In fact Edward de Bono, in his groundbreaking book "Atlas of
Management Thinking", clearly has notions in mind (similar to that
"human taxonomy") in the "working" of his diagrams. The book reader's
cognitive system must be monitoring / watching for a particular set of
notions depicted in the diagrams of the book. An example of one such
notion is motion (*), and that is suggested / depicted in a cartoon
drawing by having two or three curved lines pointing in the direction
of motion "behind" the object in the cartoon which is "moving". A
thrown baseball in the air has those curved lines "behind" it (and,
yes, sometimes in front too), and we viewers (of the cartoon /
drawing) cognize those lines as (meaning) the ball is moving, and not
by coincidence in the direction the curves are pointing. Often this
cognition on our part is mostly subconscious, but the cues are in the
picture to trigger that. (How often does one examine (the content /
components of) one's own conscious?)
* In de Bono's book, AoMT, he uses a dashed line with an arrowhead to
suggest motion along the depicted path. This form of motion depiction
is of a slightly more abstract nature than the wavy lines behind a
moving object. The wavy lines are reminiscent of air waves behind
moving things, which can been seen on bright hot days as shimmer, for
example. The dashed or dotted line is not evoking of air waves but
rather the higher-level or more abstract visual (plan-view) depiction
of a succession of location (point) or placement. Sometimes blurring
is used to represent motion also, such as showing fan blades in one
position and (complete or partial) outlines of the blades in another
position and or curved lines in between the stationary blades.

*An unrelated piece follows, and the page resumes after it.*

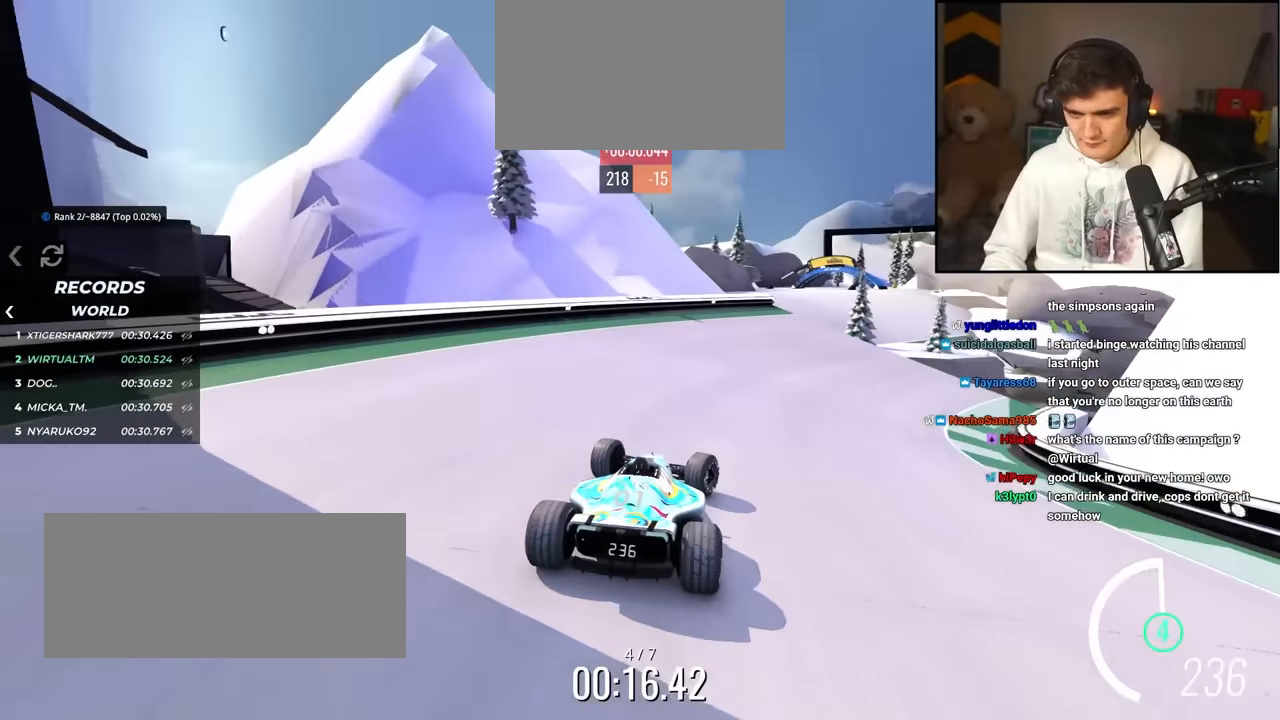
{"keys": ["left", "up"], "events": [[67, "right", "up"], [150, "left", "down"], [250, "left", "up"], [484, "left", "down"]]}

That we use spatial metaphors in daily life and aren't even conscious
of the (cognitive) metaphor also suggests that <much of our cognitive
life (estimating / recognizing / interpreting, and especially initial
recollection ("that finding something in memory" which is then passed
up to the conscious for "realization") actually occurs in our
subconscious>, witness walking along a non-empty sidewalk and (you)

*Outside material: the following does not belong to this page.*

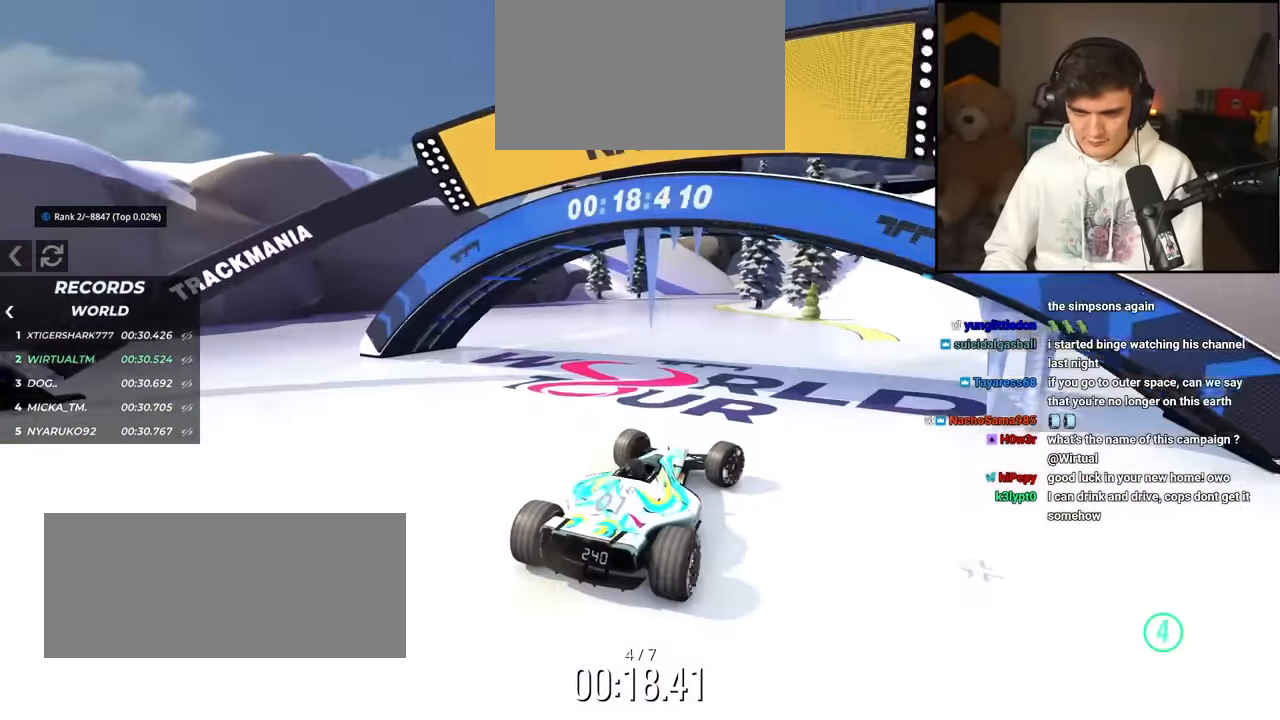
{"keys": ["left", "up"], "events": [[167, "brake", "down"], [217, "brake", "up"], [217, "right", "up"], [267, "left", "down"]]}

not crashing into other people or objects there. You are not aware of
all the distance, time, and occupancy estimates occurring and
re-occurring. You dont even have to know where everyone / everything
actually is, only an analog approximation (an estimate from
subconscious visual interpretation handed to our awareness as a
(cognitive not emotional) 'feeling' or 'sense'. A 'sense' of the
distances.) is known and all the while you do not see numbers and
symbols superimposed on your visual input, like in The Terminator, nor
do you deliberate on moving along a non-clear sidewalk, it just
'happens' 'automatically' 'without thinking (about it)'.
In fact, it would be an intellectually marvelous feat if computers
could "look at" a cartoon / drawing and "understand" it. Perhaps the
computer's understanding of a page in "Mad Magazine" would be even
more entertaining than the page itself.